Mort de Jean-Marie Le Pen Figure controversée de la politique française
Jean-Marie Le Pen, fondateur du Front national (devenu Rassemblement national), est décédé ce matin à l’âge de 95 ans. Homme politique emblématique et sulfureux, il a marqué plus de cinquante ans de vie publique en France, laissant derrière lui un héritage aussi clivant que déterminant dans le paysage politique français.
Il débute sa carrière politique dans les années 1950 en rejoignant les cercles nationalistes. Après avoir été député sous la Quatrième République, il fonde le Front national en 1972, un parti qui deviendra le pivot de l’extrême droite française.
Le Pen s’est imposé sur la scène nationale par un discours populiste et nationaliste, ciblant l’immigration, l’Europe et les élites. Son style provocateur et ses multiples dérapages verbaux, notamment sur la Seconde Guerre mondiale, (« les chambres à gaz sont un détail de l’histoire »), lui ont valu de nombreuses condamnations judiciaires et une large réprobation. Ces prises de position ont cependant trouvé écho chez une frange de la population inquiète des transformations sociétales et économiques, lui permettant de dépasser le simple statut de marginal politique.
Malgré les critiques, il réussit à transformer le FN en une force électorale majeure. En 1984, il fait une percée aux élections européennes avec 11 % des voix. L’apogée de sa carrière survient lors de l’élection présidentielle de 2002, lorsqu’il accède au second tour face à Jacques Chirac, un séisme politique en France. Bien qu’écrasé au second tour avec seulement 17,8 % des voix, cette percée marque un tournant dans l’évolution de la droite et de l’extrême droite françaises.
En 2011, il cède la présidence du Front national à sa fille Marine Le Pen, amorçant une stratégie de “dédiabolisation” du parti. Toutefois, les relations entre Jean-Marie et Marine se dégradent rapidement. En 2015, il est exclu du parti qu’il a lui-même fondé, après de nouveaux propos polémiques sur la Shoah. Cet épisode marque la fin de sa carrière politique active, mais il demeure une figure de référence pour une partie des militants déçus par l’évolution du Rassemblement national.

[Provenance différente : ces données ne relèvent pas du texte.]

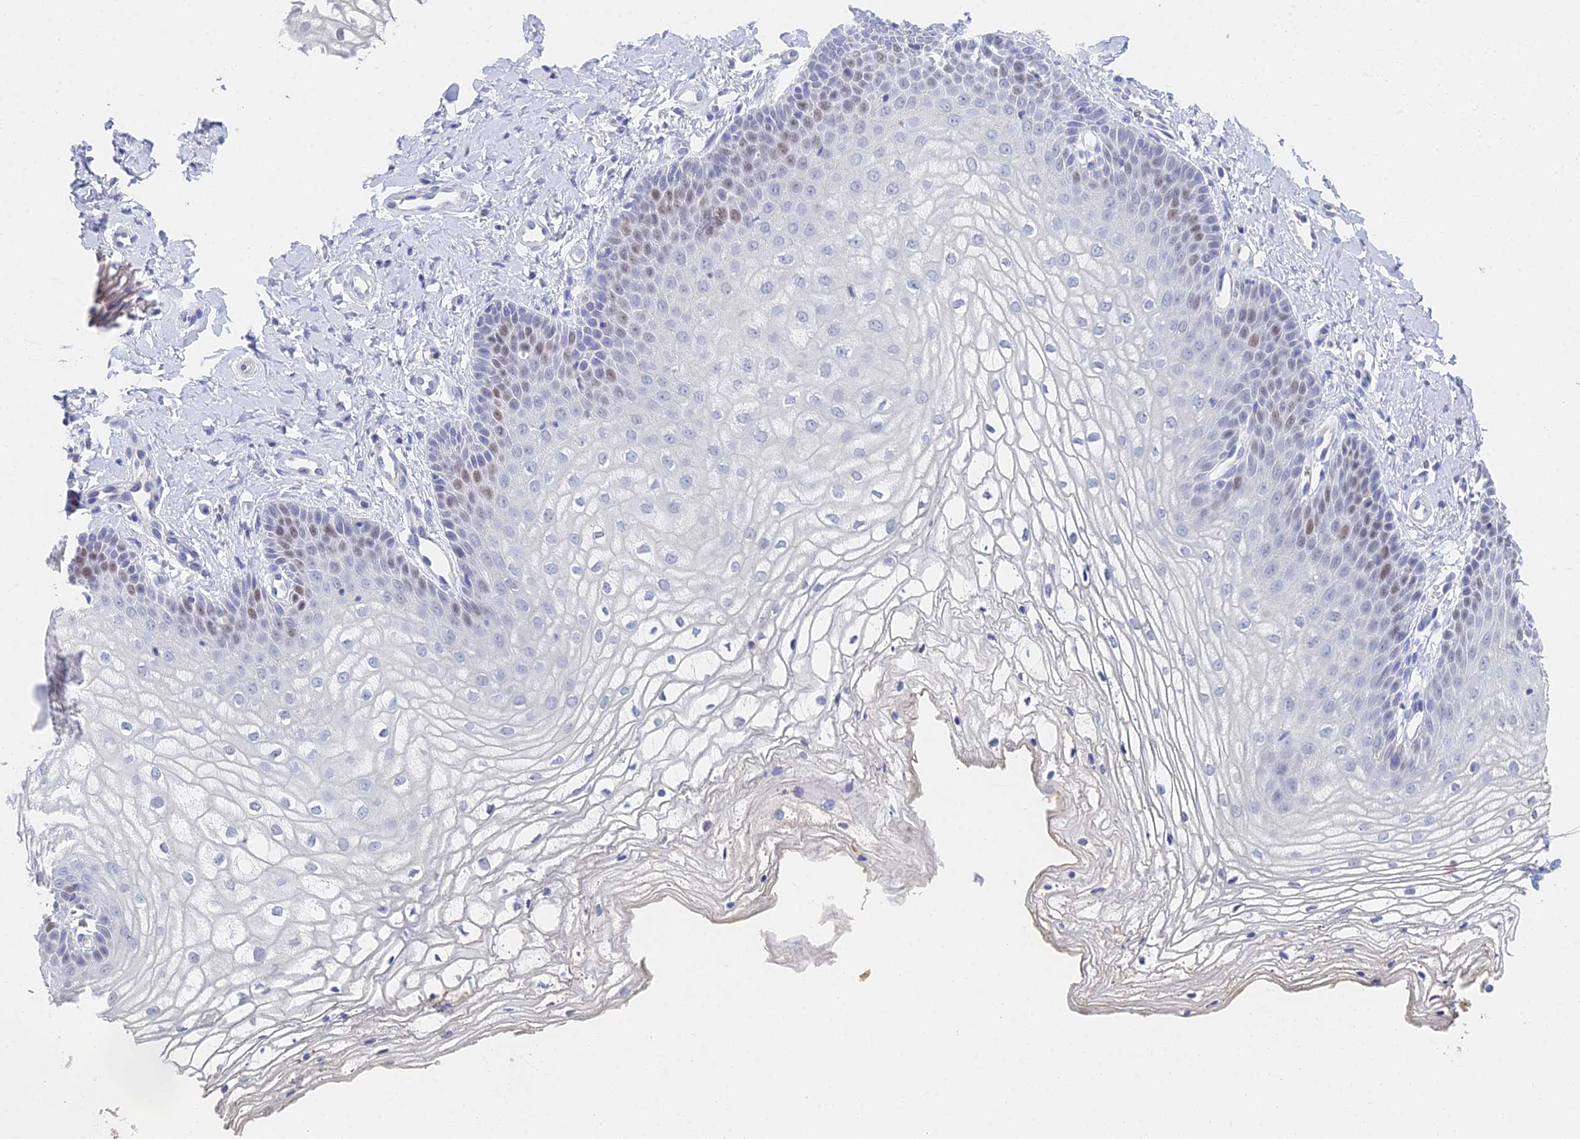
{"staining": {"intensity": "moderate", "quantity": "<25%", "location": "nuclear"}, "tissue": "vagina", "cell_type": "Squamous epithelial cells", "image_type": "normal", "snomed": [{"axis": "morphology", "description": "Normal tissue, NOS"}, {"axis": "topography", "description": "Vagina"}], "caption": "Immunohistochemistry (IHC) histopathology image of normal human vagina stained for a protein (brown), which displays low levels of moderate nuclear staining in approximately <25% of squamous epithelial cells.", "gene": "MCM2", "patient": {"sex": "female", "age": 68}}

La carrière de Jean-Marie Le Pen est également jalonnée de controverses judiciaires, éthiques et mêmes familiales. Il a été condamné à plusieurs reprises pour incitation à la haine, propos discriminatoires et diffamation. Ces affaires ont contribué à forger son image de “paria” du système, une posture qu’il revendiquait volontiers.
Ses détracteurs pointent un héritage toxique, accusant Le Pen d’avoir banalisé un discours xénophobe et antisémite. Une xénophobie qui ne l’a pas empêché de venir au Sénégal dans les années 1980, où le repoter d’images d’un journal satirique français l’a surpris se dorant au soleil sur une plage de Cap Skirring. Ses partisans, eux, saluent un homme qu’ils considèrent comme visionnaire et courageux, ayant su “dire les vérités que d’autres taisaient” et anticiper les débats sur l’immigration et la souveraineté nationale. Ses détracteurs, en revanche, lui reprochent d’avoir légitimé un discours xénophobe et antisémite, contribuant à déplacer les lignes de la droite française vers des thèmes extrémistes. Pour les uns comme pour les autres, il demeure une figure centrale dans l’histoire contemporaine de la France.

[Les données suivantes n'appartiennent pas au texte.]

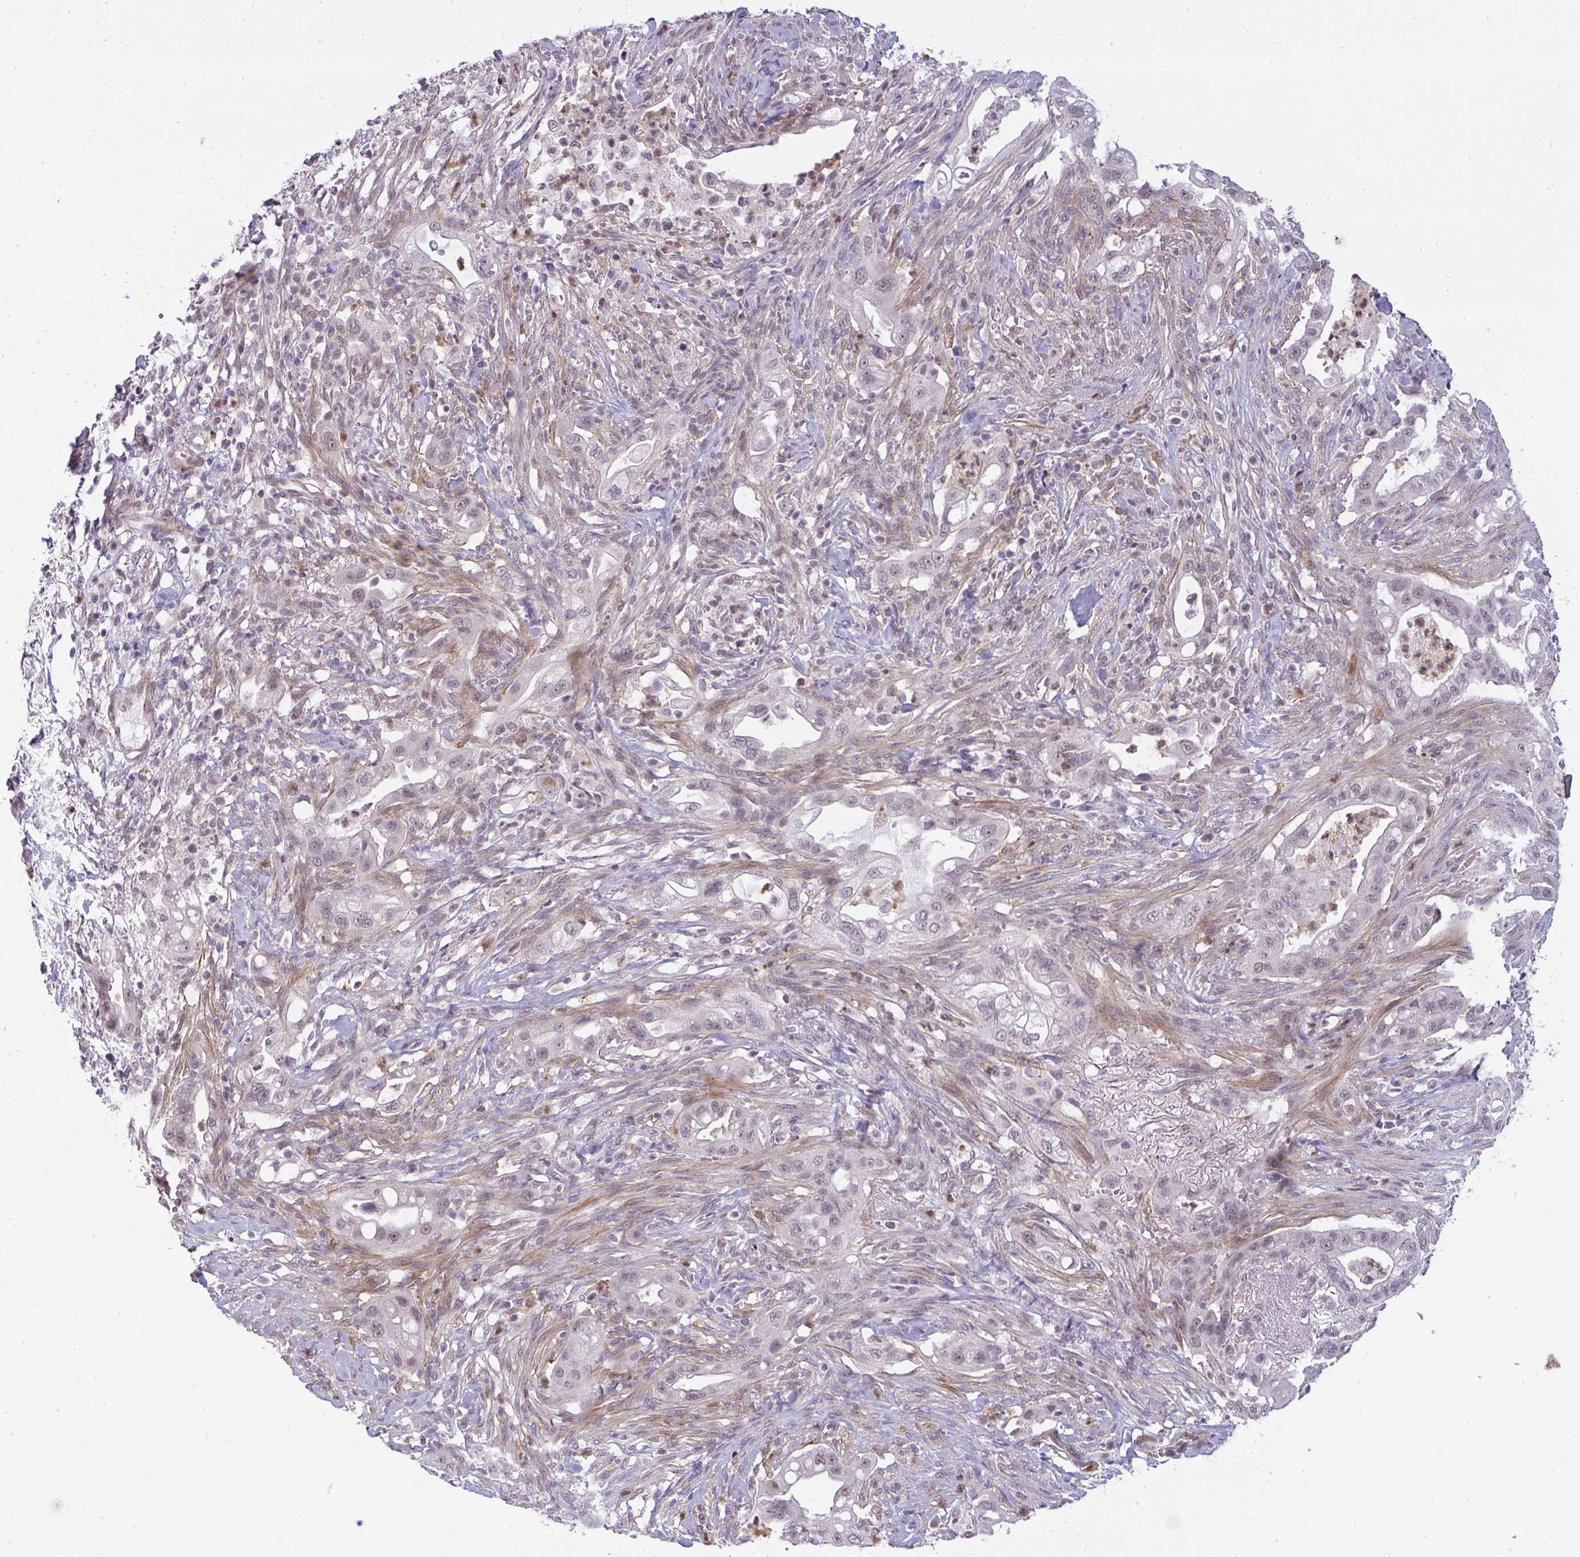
{"staining": {"intensity": "weak", "quantity": "<25%", "location": "nuclear"}, "tissue": "pancreatic cancer", "cell_type": "Tumor cells", "image_type": "cancer", "snomed": [{"axis": "morphology", "description": "Adenocarcinoma, NOS"}, {"axis": "topography", "description": "Pancreas"}], "caption": "Immunohistochemistry (IHC) histopathology image of human pancreatic cancer (adenocarcinoma) stained for a protein (brown), which shows no expression in tumor cells. (DAB immunohistochemistry (IHC), high magnification).", "gene": "DZIP1", "patient": {"sex": "male", "age": 44}}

En dehors de la politique, Jean-Marie Le Pen cultivait une image d’amateur de musique classique et de littérature. Il aimait aussi se présenter comme un patriarche, bien que les relations avec ses filles, notamment Marine et Yann, aient été tumultueuses.
Avec sa disparition, une page de l’histoire politique française se tourne. Si son influence sur le système partisan et le débat public reste sujette à polémique, il est indéniable que Jean-Marie Le Pen a joué un rôle central dans l’émergence de l’extrême droite en France et son installation durable dans le paysage électoral. Les réactions après sa mort survenue hier comme tout au long de sa vie, reflètent le personnage : polarisées, passionnées et chargées de controverses.